The market did not punish the announcement. Cboe's stock rose more than 5% in premarket trading, signaling that investors view the cuts as an efficiency play, not a distress signal. It is the same response Cognizant received 48 hours earlier when it unveiled "Project Leap" alongside strong Q1 numbers. The "cut while growing" model is becoming the default 2026 playbook for large publicly traded operators.
The headcount reduction is paired with a $300 million divestiture: Cboe is selling its Canadian and Australian operations to TMX Group to refocus capital and management attention on its US options, futures, and data businesses. The company is also discontinuing its US and European Corporate Listings, CEDX, and Japanese equities operations. CEO Craig Donohue told investors the moves will "strengthen our core businesses and enable greater investment for growth."
Cboe expects to record a restructuring charge in the range of $36 to $46 million, the majority of which will be severance. The company is also offering a voluntary retirement program to US and Canadian employees aged 55 or older with at least five years of service, mirroring the structure of Microsoft's first-ever voluntary program announced eight days earlier. Total expected 2026 cost savings from the realignment land between $20 and $25 million, with full-run-rate savings to follow in 2027.
The same press cycle that delivered the layoff news also carried record financial results. Q1 2026 net revenue rose to $728.9 million.
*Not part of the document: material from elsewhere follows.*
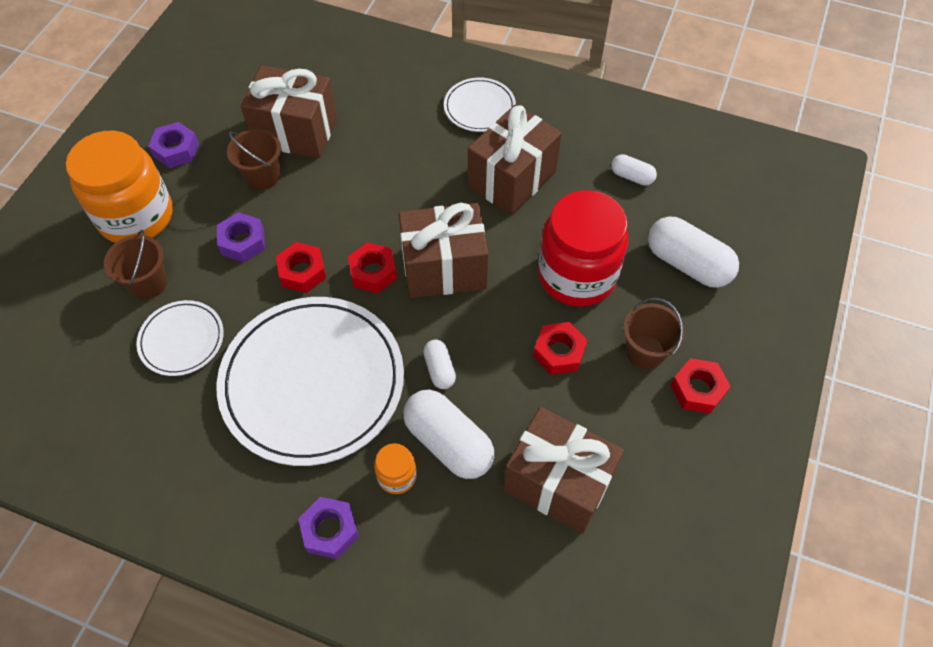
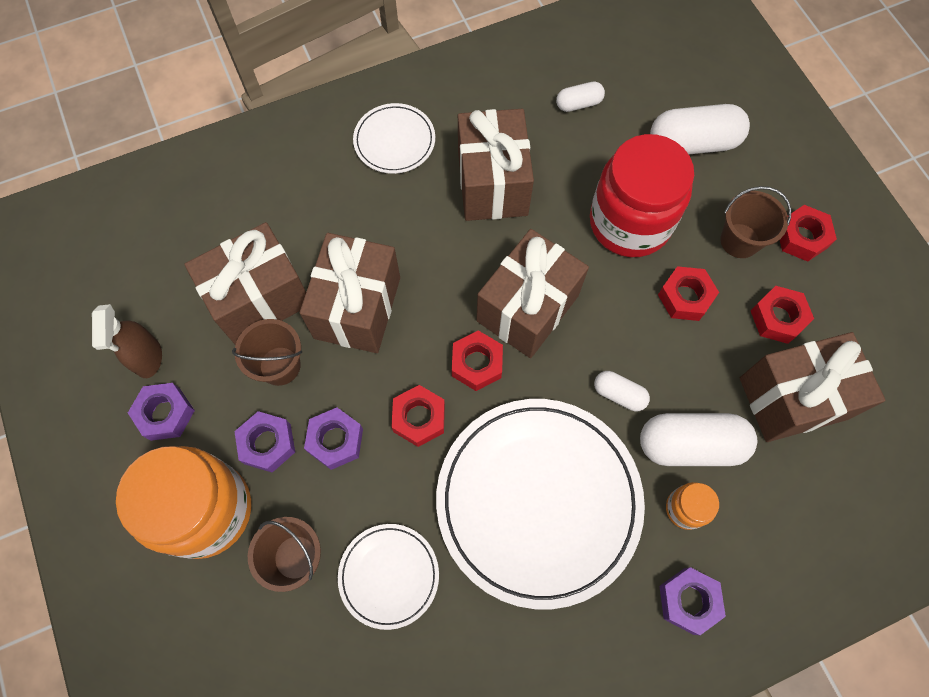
camera: 45 degrees left, 10 degrees up
none -> brown spray bottle [92,304,162,378]
none -> purple nut [234,411,295,473]
none -> brown gift [300,233,400,353]
none -> red nut [751,286,814,344]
Adjusted diluted EPS climbed 54% year-over-year. Options volumes surged. Cboe lifted its 2026 organic net revenue growth target and trimmed full-year adjusted operating expense guidance to a range of $838 to $853 million, both in part because of the realignment. COO Scott Johnston framed the cuts as "right-sizing for the businesses we are keeping, not the businesses we are exiting."
The voluntary retirement program runs first. Employees who meet the age-and-tenure criteria can elect to leave with an enhanced severance package. If the voluntary route does not produce enough departures, Cboe has signaled it will move to involuntary cuts to hit the 20% target. KPMG followed the same playbook eight days earlier when its US partner-level voluntary plan fell short, forcing involuntary partner cuts.
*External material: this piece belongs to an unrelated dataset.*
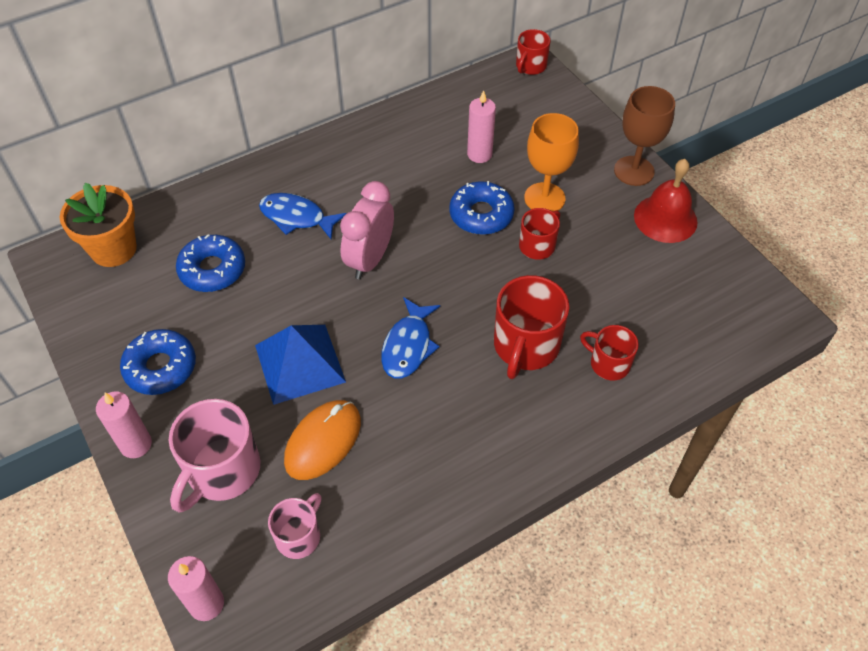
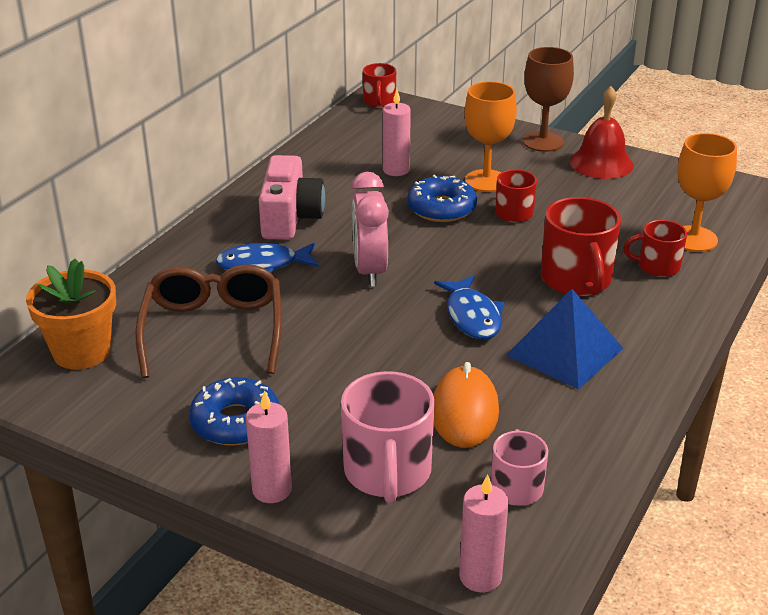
camera: 30 degrees left, 20 degrees down
blue donut [176,234,245,292] -> brown glasses [135,264,282,378]
blue pyramid [255,325,346,405] -> blue pyramid moved to [507,289,623,390]
none -> pink camera [259,155,325,240]
none -> orange goblet [678,133,737,252]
Cboe is the second large-cap operator in 48 hours to announce a major workforce reduction on the same day as record earnings. Cognizant did it April 29 with Project Leap and a 5.8% revenue beat. Microsoft signaled the model April 23 with the first voluntary retirement program in its 51-year history, paired with strong cloud results. Investors are rewarding the formula: shrink the cost base, narrow the strategic footprint, return capital, and keep the top line growing. None of the three companies needed to cut. All three did.